06 Apr 2020
The pandemic is not "good" for climate
In most places around the world, the response to the COVID-19 pandemic has rightly been to put the health of people first and foremost. This has meant implementing policies of physical distancing and social isolation, leading to infrastructure shutting down, travel being greatly restricted and people being forced to stay home.
It’s been noted how in some places these measures have resulted in a reduction in emissions, increased air quality, and in some cases, the ability of nature to return to spaces.
However, it’s incredibly important that we do not celebrate these as so-called "benefits" of the pandemic. As advocates of climate and environmental justice, we must recognise that this crisis – like the climate crisis – will hit the most marginalised, the poorest, and those least able to recover, the hardest.
Any solutions to the climate and ecological crises must work to create a more socially and economically just world – tackling inequality, injustice and oppression. If solutions don't embody these principles then they’re not real solutions.
We must ensure that any responses to COVID-19, and any campaigning around climate that we continue to do in this time, gets this message across.
This is a really important time for the climate movement. If we fail to put people at the centre of our responses, we run the risk of fuelling a dangerous narrative. One that pits people against nature, and groups of people against one another. We must all be aware and ready to defend the climate movement from a small minority who want to use this crisis to fuel their own agenda.
We can certainly take hope and strength from many things in this time – we’ve seen communities all over the world come together and show solidarity and support to one another. The resilience and ability to adapt to rapidly changing situations has been inspiring. We must continue to fight for the future we believe is right – advocating that any response and recovery from COVID-19 upholds human rights and dignity, and transforms our society and economy in a way that tackles the climate emergency. But in doing so, we must make sure that no one is left behind.
Here are some basic guidelines to help you communicate effectively and sensitively with your groups during the COVID-19 pandemic.
What to say
Focus on justice. This crisis, like the climate one, is a human crisis. And, just like the climate crisis, it will disproportionately affect the most vulnerable in our societies. We must continue to fight for the future we believe is right – advocating that any response and recovery from the COVID-19 pandemic upholds human rights and human dignity and transforms our society and economy in a way that tackles the climate emergency and creates a fairer world for all.

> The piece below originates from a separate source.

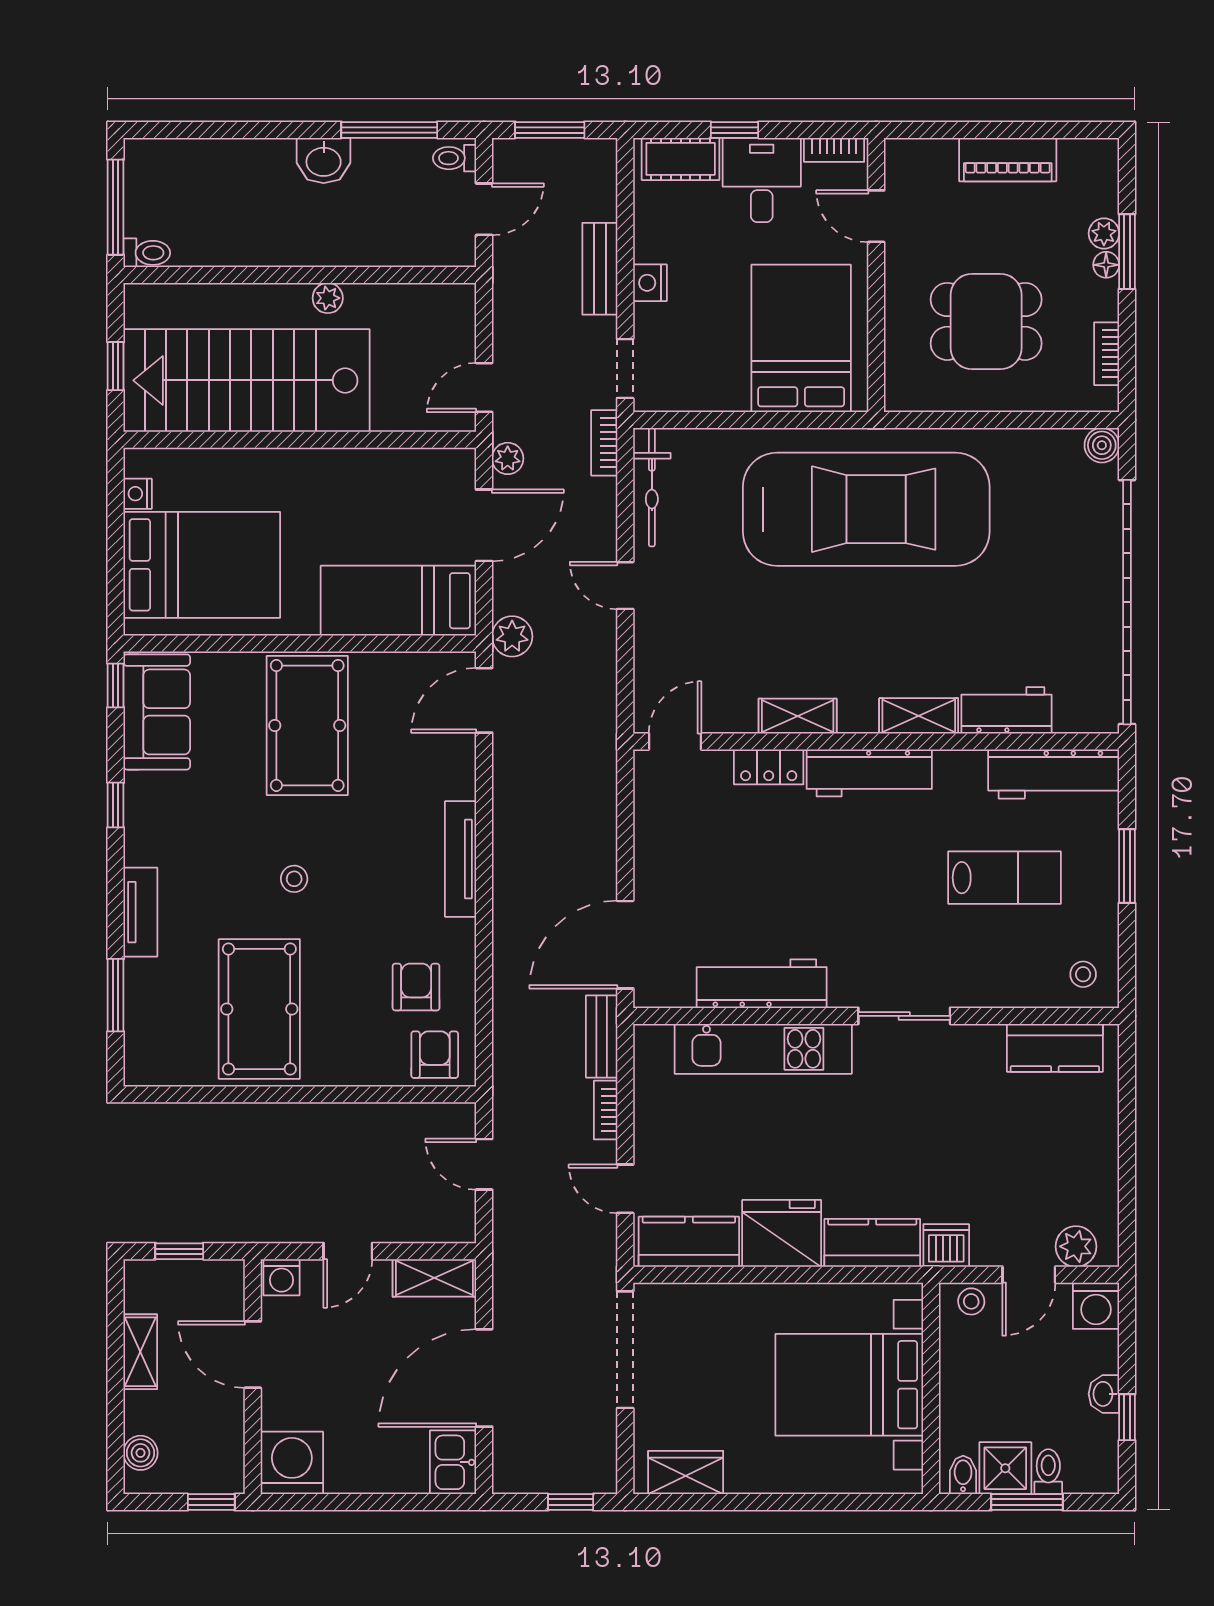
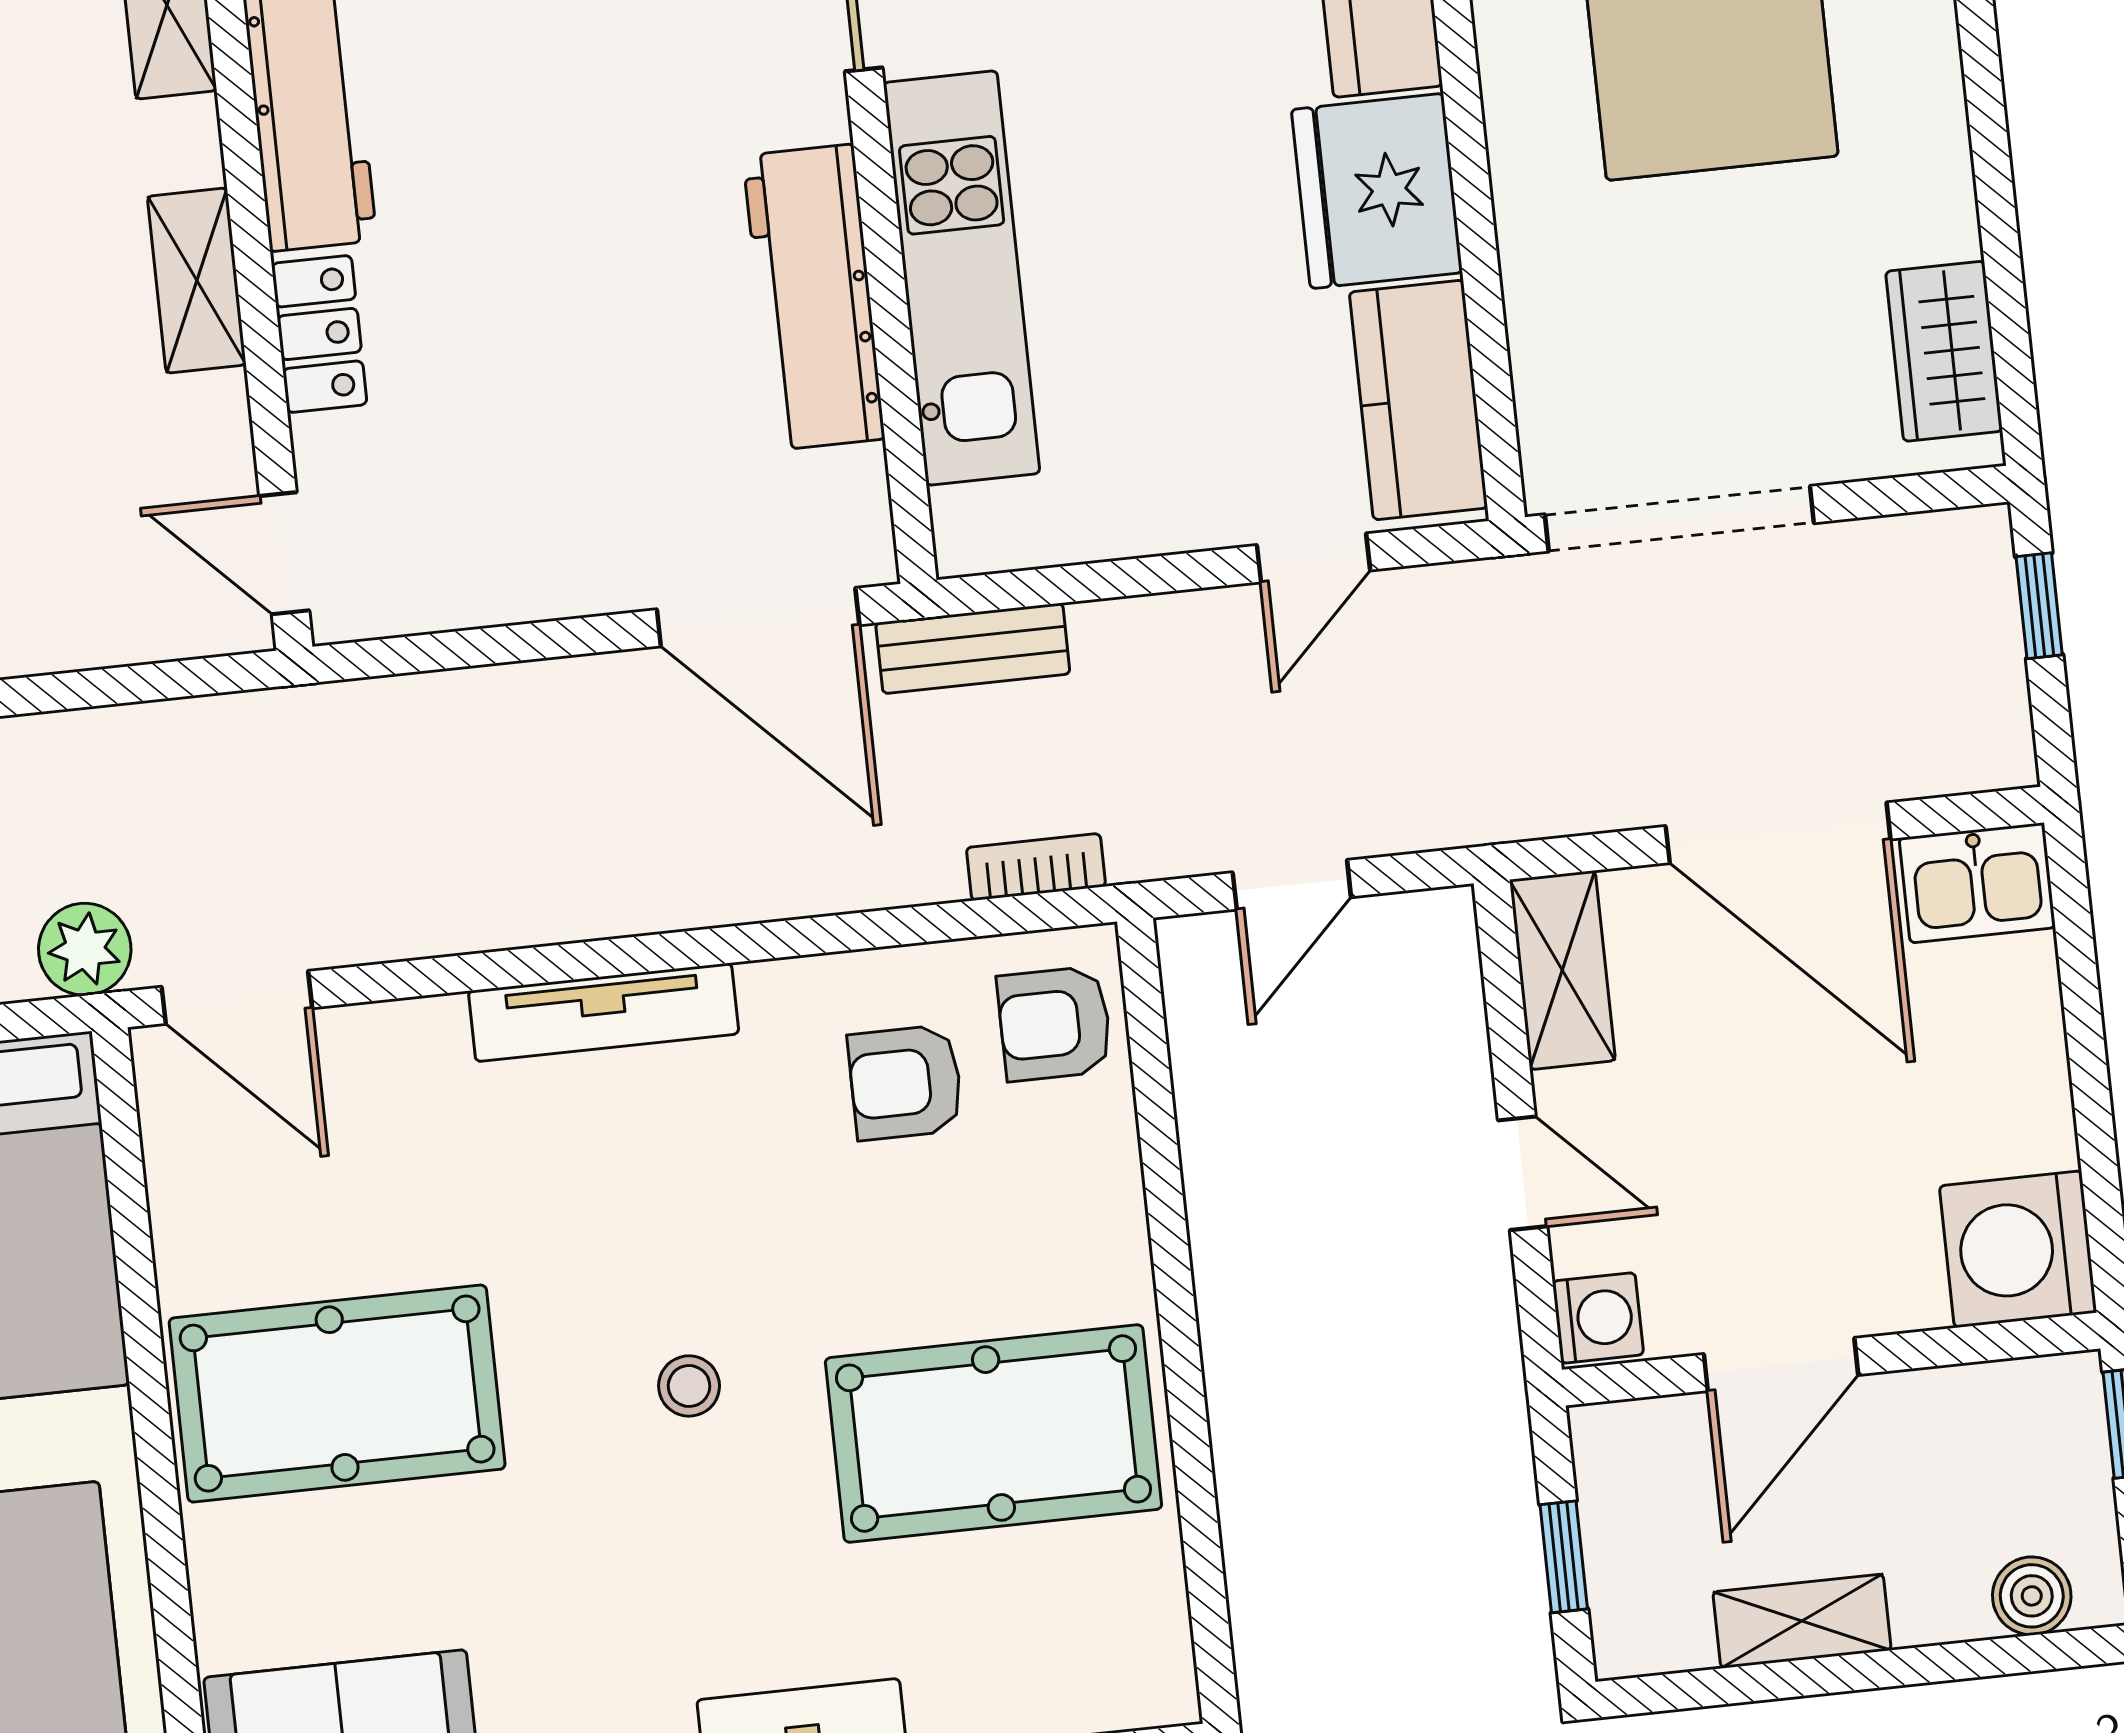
bookcase: (606, 1110) -> (1036, 867), moved, turned 180

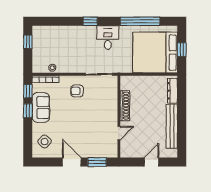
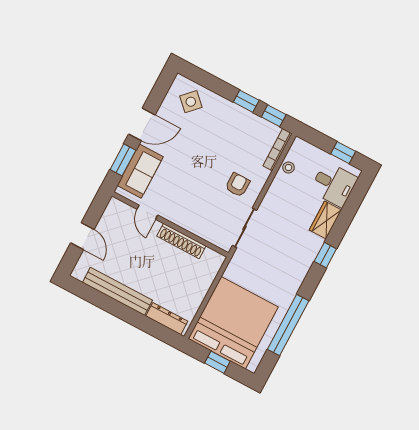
wardrobe: (71, 32) -> (325, 220), added
desk: (108, 38) -> (334, 184), moved
sofa: (41, 107) -> (140, 171), moved, turned -90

Focus on community. We’ve seen communities all over the world, come together and show solidarity and support to one another. This virus is a reminder that we are all part of one global community, and we need to co-operate to solve global problems. Let’s show our thanks and support for those who are on the front line dealing with the crisis - health workers, carers, supermarket staff, lorry drivers, teachers, and so many others.
Focus on kindness. It’s more important than ever that we take time to look out for each other and work together, for everyone's benefit and for the planet’s benefit. It is this attitude of kindness, resilience and ability to adapt, that we should use to inform other global crises.
What to avoid
Talking about how COVID-19 is good for the environment. This is offensive to the millions of people suffering the impact of this pandemic. As activists striving for climate justice, we will never advocate for climate solutions that cut emissions at the expense of human life. And this is no exception. There are no "benefits" to this pandemic.
Pitting the two emergencies against each other. Avoid making crude comparisons between the climate and COVID-19 crises, or saying that one is more important than the other. Both crises are important, but people are understandably focused on the most immediate health threat.
Advice that contradicts the World Health Organisation or Public Health England. We're not experts in this field. It would be irresponsible and negligent of us to provide advice that differs or goes against the advice of established health organisations.